> PASSAGE:
· · · ·

Abstract

To determine whether the antihypertensive effect of captopril (CAP) is related to an alteration in brain angiotensin II (AII) stores, metabolism, or receptor binding and whether changes in vascular reactivity baroreflex activity, and sympathetic tone associated with the blood pressure lowering effect of CAP are related to changes in brain AII. We will carry out the following specific aims:
Aim 1 : To test the hypothesis that the antihypertensive effect of CAP in SHR is related to, or accompanied by alterations in brain AII synthesis and/or metabolism and/or decreased number, affinity or altered regulation of brain AII receptors. Brain AII will be characterized biochemically (RIA and HPLC immunocytochemically and functionally in CAP-treated and control SHR and WKY. Radioligand binding studies will be used to characterize AII binding in brain and vascular tissue.

· · · ·

(Stored dataset items)
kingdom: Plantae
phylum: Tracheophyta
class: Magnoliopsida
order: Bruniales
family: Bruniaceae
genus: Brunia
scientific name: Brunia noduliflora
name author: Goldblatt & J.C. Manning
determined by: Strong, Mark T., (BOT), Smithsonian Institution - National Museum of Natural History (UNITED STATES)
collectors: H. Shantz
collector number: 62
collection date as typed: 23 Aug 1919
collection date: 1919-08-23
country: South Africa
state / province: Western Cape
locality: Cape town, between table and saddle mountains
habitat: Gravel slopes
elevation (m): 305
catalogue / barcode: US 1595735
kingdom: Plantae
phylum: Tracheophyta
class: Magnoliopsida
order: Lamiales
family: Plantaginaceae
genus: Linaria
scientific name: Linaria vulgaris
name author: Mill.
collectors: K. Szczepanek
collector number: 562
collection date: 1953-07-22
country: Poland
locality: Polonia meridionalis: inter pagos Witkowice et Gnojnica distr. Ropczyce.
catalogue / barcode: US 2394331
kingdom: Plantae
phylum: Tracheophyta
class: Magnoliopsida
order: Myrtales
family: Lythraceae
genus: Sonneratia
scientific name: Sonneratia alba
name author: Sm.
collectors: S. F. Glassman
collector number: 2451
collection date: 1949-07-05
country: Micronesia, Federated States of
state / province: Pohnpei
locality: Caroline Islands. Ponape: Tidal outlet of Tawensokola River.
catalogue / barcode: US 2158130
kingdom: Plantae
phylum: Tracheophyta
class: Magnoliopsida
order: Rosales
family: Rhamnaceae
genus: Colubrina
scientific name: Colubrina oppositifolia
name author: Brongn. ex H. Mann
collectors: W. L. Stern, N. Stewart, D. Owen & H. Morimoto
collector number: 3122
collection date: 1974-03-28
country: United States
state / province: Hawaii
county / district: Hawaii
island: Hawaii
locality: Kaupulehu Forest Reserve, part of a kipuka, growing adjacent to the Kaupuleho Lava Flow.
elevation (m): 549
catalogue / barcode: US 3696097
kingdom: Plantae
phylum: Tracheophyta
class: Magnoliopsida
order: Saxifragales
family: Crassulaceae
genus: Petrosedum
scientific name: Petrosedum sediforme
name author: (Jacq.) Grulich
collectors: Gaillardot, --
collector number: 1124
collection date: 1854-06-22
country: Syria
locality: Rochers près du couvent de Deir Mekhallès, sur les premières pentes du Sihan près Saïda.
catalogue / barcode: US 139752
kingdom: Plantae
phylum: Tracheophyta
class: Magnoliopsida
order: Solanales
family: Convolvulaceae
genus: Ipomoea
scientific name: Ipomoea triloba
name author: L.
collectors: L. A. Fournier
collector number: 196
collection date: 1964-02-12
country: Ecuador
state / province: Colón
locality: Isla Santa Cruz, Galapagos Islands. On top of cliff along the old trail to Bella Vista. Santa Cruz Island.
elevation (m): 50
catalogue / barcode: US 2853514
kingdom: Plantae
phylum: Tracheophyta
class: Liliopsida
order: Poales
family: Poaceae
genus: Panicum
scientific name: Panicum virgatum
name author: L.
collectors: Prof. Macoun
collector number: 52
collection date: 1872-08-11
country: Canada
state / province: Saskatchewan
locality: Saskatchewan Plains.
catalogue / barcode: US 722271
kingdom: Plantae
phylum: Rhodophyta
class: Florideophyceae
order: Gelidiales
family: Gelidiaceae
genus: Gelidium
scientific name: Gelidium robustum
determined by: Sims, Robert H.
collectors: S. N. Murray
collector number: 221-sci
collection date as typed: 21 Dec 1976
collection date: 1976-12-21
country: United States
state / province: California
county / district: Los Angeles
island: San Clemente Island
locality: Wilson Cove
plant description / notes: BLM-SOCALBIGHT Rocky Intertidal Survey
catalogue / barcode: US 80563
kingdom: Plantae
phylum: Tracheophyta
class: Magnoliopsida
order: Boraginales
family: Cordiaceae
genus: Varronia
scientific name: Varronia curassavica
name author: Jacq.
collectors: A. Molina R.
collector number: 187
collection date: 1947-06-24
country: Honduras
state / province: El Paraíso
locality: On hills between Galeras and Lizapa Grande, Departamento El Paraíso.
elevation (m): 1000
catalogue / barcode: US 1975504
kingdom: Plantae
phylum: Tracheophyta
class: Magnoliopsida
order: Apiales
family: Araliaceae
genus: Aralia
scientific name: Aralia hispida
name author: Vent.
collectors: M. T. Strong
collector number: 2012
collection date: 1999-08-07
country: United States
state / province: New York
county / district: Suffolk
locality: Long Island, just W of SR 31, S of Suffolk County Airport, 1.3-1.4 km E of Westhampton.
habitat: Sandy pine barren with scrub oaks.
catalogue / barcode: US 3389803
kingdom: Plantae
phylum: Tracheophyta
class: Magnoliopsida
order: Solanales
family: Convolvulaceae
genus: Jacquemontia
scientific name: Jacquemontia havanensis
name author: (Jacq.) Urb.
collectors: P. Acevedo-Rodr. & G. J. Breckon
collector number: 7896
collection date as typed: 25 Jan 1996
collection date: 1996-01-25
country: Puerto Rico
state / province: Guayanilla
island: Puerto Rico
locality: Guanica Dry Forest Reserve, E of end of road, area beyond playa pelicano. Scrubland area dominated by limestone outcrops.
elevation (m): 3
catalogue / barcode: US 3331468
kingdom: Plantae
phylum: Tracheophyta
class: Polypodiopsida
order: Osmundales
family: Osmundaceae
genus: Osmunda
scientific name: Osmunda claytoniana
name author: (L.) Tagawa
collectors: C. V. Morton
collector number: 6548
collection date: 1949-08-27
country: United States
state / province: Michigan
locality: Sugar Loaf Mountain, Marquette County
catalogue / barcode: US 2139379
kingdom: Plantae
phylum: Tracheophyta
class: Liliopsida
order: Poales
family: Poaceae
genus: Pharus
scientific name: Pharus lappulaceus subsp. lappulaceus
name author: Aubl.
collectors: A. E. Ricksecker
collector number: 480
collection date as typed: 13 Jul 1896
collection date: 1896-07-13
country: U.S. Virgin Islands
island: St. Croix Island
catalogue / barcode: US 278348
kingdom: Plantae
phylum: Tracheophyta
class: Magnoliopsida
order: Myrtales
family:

· · · ·

> WHAT THE TASK ASKS: Carry on the abstract on captopril and brain angiotensin II, starting after its last sentence.

> OUTPUT:
Aim II : To test the hypothesis that increased vascular reactivity in SHR is related to brain AII stimulation of ACTH-corticosterone and/or VP and that the decreased vascular reactivity in CAP treated rats is relate to a diminution in brain AII-induced release of these hormones. Vascular reactivity will be assessed in the whole animal and in the isolated artificially perfused renal vascular bed. These studies will be done in control and CAP treated rats before and after subpressor iv or intra- arterial (ia) infusions of VP an corticosterone or subpressor icv infusions of AII or Sar(1)Thr(8)AII.
Aim III : To test the hypothesis that baroreceptor reflex resetting in SHR is related to a direct central action of brain AII on neural centers controlling the reflex and/or an All induced alteration in VP release and that CAP induced enhancement of baroreflex sensitivity is related to alterations in brain AII mechanisms. Baroreflex control of heart rate and sympathetic activity will be assessed in control and CAP treated SHR and WKY rats, before and after central administration of AII, VP and Sar(1)Thr(8)AII.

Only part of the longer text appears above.